• Requirements: Write the data out again, exactly as given.

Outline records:
◆ ◆ ◆ ◆

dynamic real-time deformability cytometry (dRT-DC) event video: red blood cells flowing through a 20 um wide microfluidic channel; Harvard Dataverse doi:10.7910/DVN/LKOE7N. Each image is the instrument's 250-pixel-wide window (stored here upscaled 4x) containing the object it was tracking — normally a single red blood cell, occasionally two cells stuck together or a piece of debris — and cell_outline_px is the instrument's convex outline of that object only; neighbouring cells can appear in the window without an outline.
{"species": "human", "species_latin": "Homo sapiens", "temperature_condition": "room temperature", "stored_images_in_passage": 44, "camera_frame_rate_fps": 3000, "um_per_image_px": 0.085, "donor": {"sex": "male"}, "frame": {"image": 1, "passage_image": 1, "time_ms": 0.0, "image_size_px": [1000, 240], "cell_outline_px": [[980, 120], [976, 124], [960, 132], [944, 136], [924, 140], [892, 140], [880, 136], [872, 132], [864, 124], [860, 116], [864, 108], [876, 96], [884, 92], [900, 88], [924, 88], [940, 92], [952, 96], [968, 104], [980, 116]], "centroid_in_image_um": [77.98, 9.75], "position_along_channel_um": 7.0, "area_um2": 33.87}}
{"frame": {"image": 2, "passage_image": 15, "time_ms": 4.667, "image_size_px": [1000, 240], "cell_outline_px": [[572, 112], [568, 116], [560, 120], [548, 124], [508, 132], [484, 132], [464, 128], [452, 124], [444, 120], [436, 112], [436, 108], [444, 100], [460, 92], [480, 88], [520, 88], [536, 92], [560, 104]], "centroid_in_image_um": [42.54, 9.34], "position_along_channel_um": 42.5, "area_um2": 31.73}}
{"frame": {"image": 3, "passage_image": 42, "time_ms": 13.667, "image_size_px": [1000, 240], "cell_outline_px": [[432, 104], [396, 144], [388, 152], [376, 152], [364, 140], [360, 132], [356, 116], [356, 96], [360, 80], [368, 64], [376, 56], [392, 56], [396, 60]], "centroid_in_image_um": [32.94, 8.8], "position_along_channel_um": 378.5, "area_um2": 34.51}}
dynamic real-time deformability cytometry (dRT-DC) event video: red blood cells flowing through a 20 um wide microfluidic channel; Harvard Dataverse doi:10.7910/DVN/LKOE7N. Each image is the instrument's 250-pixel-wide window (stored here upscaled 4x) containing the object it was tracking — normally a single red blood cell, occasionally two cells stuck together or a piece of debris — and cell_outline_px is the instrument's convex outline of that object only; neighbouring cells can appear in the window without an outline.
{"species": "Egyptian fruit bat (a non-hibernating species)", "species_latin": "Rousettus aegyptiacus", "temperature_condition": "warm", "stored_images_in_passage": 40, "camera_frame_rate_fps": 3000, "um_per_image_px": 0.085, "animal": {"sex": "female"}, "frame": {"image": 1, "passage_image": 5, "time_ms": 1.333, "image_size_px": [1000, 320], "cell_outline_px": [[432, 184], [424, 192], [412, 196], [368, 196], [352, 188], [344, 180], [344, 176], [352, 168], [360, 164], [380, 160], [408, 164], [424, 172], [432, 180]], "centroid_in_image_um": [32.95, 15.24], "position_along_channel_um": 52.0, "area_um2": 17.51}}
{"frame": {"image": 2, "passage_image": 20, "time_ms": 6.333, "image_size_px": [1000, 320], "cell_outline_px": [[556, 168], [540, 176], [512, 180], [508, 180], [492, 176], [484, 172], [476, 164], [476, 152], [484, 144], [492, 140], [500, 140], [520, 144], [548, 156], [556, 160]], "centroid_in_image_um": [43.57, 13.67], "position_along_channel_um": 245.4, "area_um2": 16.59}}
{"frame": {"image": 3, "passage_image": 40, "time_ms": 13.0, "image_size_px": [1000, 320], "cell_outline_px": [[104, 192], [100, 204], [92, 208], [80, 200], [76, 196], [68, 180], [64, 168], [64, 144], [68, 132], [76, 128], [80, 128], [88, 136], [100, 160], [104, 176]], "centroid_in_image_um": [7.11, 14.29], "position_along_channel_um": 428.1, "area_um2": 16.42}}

◆ ◆ ◆ ◆

• Completed exercise:
dynamic real-time deformability cytometry (dRT-DC) event video: red blood cells flowing through a 20 um wide microfluidic channel; Harvard Dataverse doi:10.7910/DVN/LKOE7N. Each image is the instrument's 250-pixel-wide window (stored here upscaled 4x) containing the object it was tracking — normally a single red blood cell, occasionally two cells stuck together or a piece of debris — and cell_outline_px is the instrument's convex outline of that object only; neighbouring cells can appear in the window without an outline.
{"species": "human", "species_latin": "Homo sapiens", "temperature_condition": "room temperature", "stored_images_in_passage": 44, "camera_frame_rate_fps": 3000, "um_per_image_px": 0.085, "donor": {"sex": "male"}, "frame": {"image": 1, "passage_image": 1, "time_ms": 0.0, "image_size_px": [1000, 240], "cell_outline_px": [[980, 120], [976, 124], [960, 132], [944, 136], [924, 140], [892, 140], [880, 136], [872, 132], [864, 124], [860, 116], [864, 108], [876, 96], [884, 92], [900, 88], [924, 88], [940, 92], [952, 96], [968, 104], [980, 116]], "centroid_in_image_um": [77.98, 9.75], "position_along_channel_um": 7.0, "area_um2": 33.87}}
{"frame": {"image": 2, "passage_image": 15, "time_ms": 4.667, "image_size_px": [1000, 240], "cell_outline_px": [[572, 112], [568, 116], [560, 120], [548, 124], [508, 132], [484, 132], [464, 128], [452, 124], [444, 120], [436, 112], [436, 108], [444, 100], [460, 92], [480, 88], [520, 88], [536, 92], [560, 104]], "centroid_in_image_um": [42.54, 9.34], "position_along_channel_um": 42.5, "area_um2": 31.73}}
{"frame": {"image": 3, "passage_image": 42, "time_ms": 13.667, "image_size_px": [1000, 240], "cell_outline_px": [[432, 104], [396, 144], [388, 152], [376, 152], [364, 140], [360, 132], [356, 116], [356, 96], [360, 80], [368, 64], [376, 56], [392, 56], [396, 60]], "centroid_in_image_um": [32.94, 8.8], "position_along_channel_um": 378.5, "area_um2": 34.51}}
dynamic real-time deformability cytometry (dRT-DC) event video: red blood cells flowing through a 20 um wide microfluidic channel; Harvard Dataverse doi:10.7910/DVN/LKOE7N. Each image is the instrument's 250-pixel-wide window (stored here upscaled 4x) containing the object it was tracking — normally a single red blood cell, occasionally two cells stuck together or a piece of debris — and cell_outline_px is the instrument's convex outline of that object only; neighbouring cells can appear in the window without an outline.
{"species": "Egyptian fruit bat (a non-hibernating species)", "species_latin": "Rousettus aegyptiacus", "temperature_condition": "warm", "stored_images_in_passage": 40, "camera_frame_rate_fps": 3000, "um_per_image_px": 0.085, "animal": {"sex": "female"}, "frame": {"image": 1, "passage_image": 5, "time_ms": 1.333, "image_size_px": [1000, 320], "cell_outline_px": [[432, 184], [424, 192], [412, 196], [368, 196], [352, 188], [344, 180], [344, 176], [352, 168], [360, 164], [380, 160], [408, 164], [424, 172], [432, 180]], "centroid_in_image_um": [32.95, 15.24], "position_along_channel_um": 52.0, "area_um2": 17.51}}
{"frame": {"image": 2, "passage_image": 20, "time_ms": 6.333, "image_size_px": [1000, 320], "cell_outline_px": [[556, 168], [540, 176], [512, 180], [508, 180], [492, 176], [484, 172], [476, 164], [476, 152], [484, 144], [492, 140], [500, 140], [520, 144], [548, 156], [556, 160]], "centroid_in_image_um": [43.57, 13.67], "position_along_channel_um": 245.4, "area_um2": 16.59}}
{"frame": {"image": 3, "passage_image": 40, "time_ms": 13.0, "image_size_px": [1000, 320], "cell_outline_px": [[104, 192], [100, 204], [92, 208], [80, 200], [76, 196], [68, 180], [64, 168], [64, 144], [68, 132], [76, 128], [80, 128], [88, 136], [100, 160], [104, 176]], "centroid_in_image_um": [7.11, 14.29], "position_along_channel_um": 428.1, "area_um2": 16.42}}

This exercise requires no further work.